> **QUESTIONS ON THE MATERIAL**
[1] Reproduce word for word the stretch of the colorful knapsack problem text from "You are given" through "this unused capacity.".
[2] According to the colorful knapsack problem text, how many stones must be placed in the knapsack, and how must their colors be distributed?
[3] Extend the colorful knapsack problem text with the passage that would follow its last sentence.

> **PAGE TEXT**
· · · · ·
Colorful Knapsack Problem (Directi Interview)

Looking for an approach to solve this problem :

You are given N stones, labeled from 1 to N. The i-th stone has the weight W[i]. There are M colors, labeled by integers from 1 to M. The i-th stone has the color C[i] (of course, an integer between 1 to M, inclusive). You want to fill a Knapsack with these stones. The Knapsack can hold a total weight of X. You want to select exactly M stones; one of each color. The sum of the weights of the stones must not exceed X. Since you paid a premium for a Knapsack with capacity X (as opposed to a Knapsack with a lower capacity), you want to fill the Knapsack as much as possible.
Write a program that takes all the above values as input and calculates the best way to fill the Knapsack – that is, the way that minimizes the unused capacity. Output this unused capacity.
· · · · ·
(Collected data)
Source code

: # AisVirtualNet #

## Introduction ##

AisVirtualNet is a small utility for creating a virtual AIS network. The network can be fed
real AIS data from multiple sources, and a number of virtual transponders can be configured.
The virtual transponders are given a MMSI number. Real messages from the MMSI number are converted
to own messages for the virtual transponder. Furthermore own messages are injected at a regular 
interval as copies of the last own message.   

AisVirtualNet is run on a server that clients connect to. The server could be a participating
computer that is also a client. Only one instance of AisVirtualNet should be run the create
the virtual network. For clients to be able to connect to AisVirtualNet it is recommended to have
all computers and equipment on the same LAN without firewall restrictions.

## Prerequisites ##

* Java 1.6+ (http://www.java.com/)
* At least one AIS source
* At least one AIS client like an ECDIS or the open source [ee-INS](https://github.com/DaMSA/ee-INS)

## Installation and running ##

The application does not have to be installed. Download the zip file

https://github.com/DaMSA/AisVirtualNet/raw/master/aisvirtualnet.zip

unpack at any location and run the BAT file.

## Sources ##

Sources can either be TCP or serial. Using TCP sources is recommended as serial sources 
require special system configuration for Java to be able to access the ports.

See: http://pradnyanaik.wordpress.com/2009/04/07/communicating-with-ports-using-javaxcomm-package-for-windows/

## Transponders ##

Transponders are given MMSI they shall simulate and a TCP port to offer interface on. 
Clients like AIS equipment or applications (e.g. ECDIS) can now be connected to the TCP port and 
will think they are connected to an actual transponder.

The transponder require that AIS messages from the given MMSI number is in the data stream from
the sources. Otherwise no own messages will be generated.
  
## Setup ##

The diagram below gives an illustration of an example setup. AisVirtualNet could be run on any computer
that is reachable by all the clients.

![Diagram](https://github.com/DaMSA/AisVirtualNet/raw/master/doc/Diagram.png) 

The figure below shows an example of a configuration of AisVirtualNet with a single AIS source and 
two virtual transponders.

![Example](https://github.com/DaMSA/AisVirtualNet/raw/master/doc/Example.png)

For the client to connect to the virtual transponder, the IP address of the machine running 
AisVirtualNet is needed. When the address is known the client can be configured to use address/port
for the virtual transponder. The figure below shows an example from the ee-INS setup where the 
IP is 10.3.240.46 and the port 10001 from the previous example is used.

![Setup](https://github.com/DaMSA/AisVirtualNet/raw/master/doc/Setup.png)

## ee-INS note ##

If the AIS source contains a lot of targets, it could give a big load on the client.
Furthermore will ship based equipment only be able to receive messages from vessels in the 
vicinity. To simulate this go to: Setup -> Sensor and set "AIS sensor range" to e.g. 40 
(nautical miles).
· · · · ·
> **YOUR RESPONSES**
[1]
You are given N stones, labeled from 1 to N. The i-th stone has the weight W[i]. There are M colors, labeled by integers from 1 to M. The i-th stone has the color C[i] (of course, an integer between 1 to M, inclusive). You want to fill a Knapsack with these stones. The Knapsack can hold a total weight of X. You want to select exactly M stones; one of each color. The sum of the weights of the stones must not exceed X. Since you paid a premium for a Knapsack with capacity X (as opposed to a Knapsack with a lower capacity), you want to fill the Knapsack as much as possible.
Write a program that takes all the above values as input and calculates the best way to fill the Knapsack – that is, the way that minimizes the unused capacity. Output this unused capacity.

[2] Exactly M stones, one of each color.

[3]
Input

The first line of input contains the integer T, the number of test cases. Then follows the description of T test cases. The first line of each test case contains three integers, N, M and X, separated by singlespace. The next line contains N integers, W[1], W[2], W[3] … W[N], separated by single space. The next line contains N integers C[1], C[2], C[3] … C[N], separated by single space.

Output

An optimal way of filling the Knapsack minimizes unused capacity. There may be several optimal ways of filling the Knapsack. Output the unused capacity of the Knapsack (a single integer on a line by itself) for an optimal way. If there is no way to fill the Knapsack, output -1. Output T lines, one for each test case.

Constraints

1 ≤ T ≤ 10

1 ≤ M ≤ 100

M ≤ N ≤ 100

1 ≤ W[i] ≤ 100

1 ≤ C[i] ≤ M

1 ≤ X ≤ 10000

Sample Input

4

9 3 10

2 3 4 2 3 4 2 3 4

1 1 1 2 2 2 3 3 3

9 3 10

1 3 5 1 3 5 1 3 5

1 1 1 2 2 2 3 3 3

3 3 10

3 4 4

1 2 3

3 3 10

3 3 3

1 2 1

Sample Output

0

1

-1

-1

Can you please provide constraints? Also, Is is guaranteed that a stone of every color exist?

Everything is less than 100 I think.

@taran_1407 No, it is not.

We were asked the same problem in the online coding round. I solved it using dynamic programming.
Let dp[i][j] denote the maximum possible weight you can fill in the bag with total capacity of j using exactly one stone of each colour from 1 to i.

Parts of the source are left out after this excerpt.